» **EXERCISE DIRECTIONS**: Search the entries below. Return every line that has "пшеничный" in it.

» **SUPPLIED MATERIAL**:
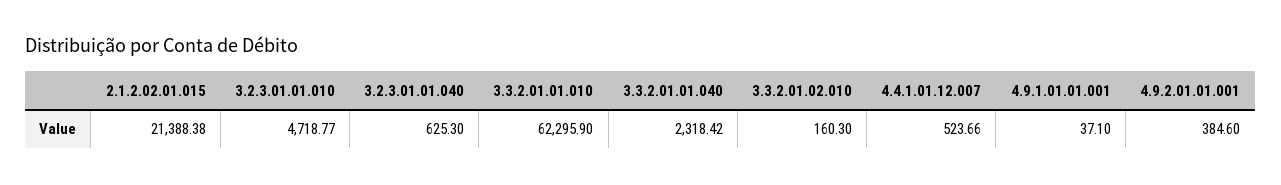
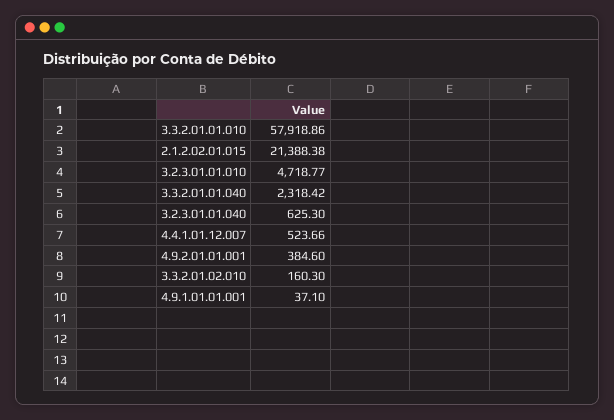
  {
    "2.1.2.02.01.015": 21388.38,
    "3.2.3.01.01.010": 4718.77,
    "3.2.3.01.01.040": 625.3,
-   "3.3.2.01.01.010": 62295.9,
+   "3.3.2.01.01.010": 57918.86,
    "3.3.2.01.01.040": 2318.42,
    "3.3.2.01.02.010": 160.3,
    "4.4.1.01.12.007": 523.66,
    "4.9.1.01.01.001": 37.1,
    "4.9.2.01.01.001": 384.6
  }

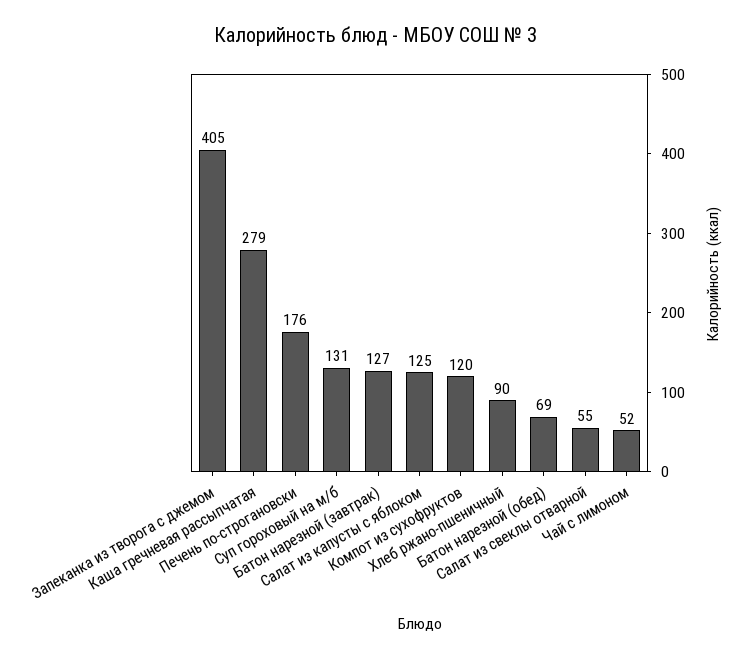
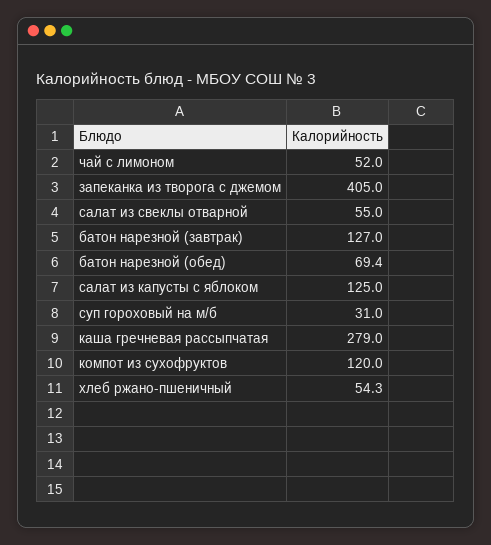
  {
    "Запеканка из творога с джемом": 405,
    "Каша гречневая рассыпчатая": 279,
-   "Печень по-строгановски": 176,
-   "Суп гороховый на м/б": 131,
+   "Суп гороховый на м/б": 31,
    "Батон нарезной (завтрак)": 127,
    "Салат из капусты с яблоком": 125,
    "Компот из сухофруктов": 120,
-   "Хлеб ржано-пшеничный": 90,
+   "Хлеб ржано-пшеничный": 54.3,
    "Батон нарезной (обед)": 69.4,
    "Салат из свеклы отварной": 55,
    "Чай с лимоном": 52
  }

» **RESULT OF THE TASK**:
-   "Хлеб ржано-пшеничный": 90,
+   "Хлеб ржано-пшеничный": 54.3,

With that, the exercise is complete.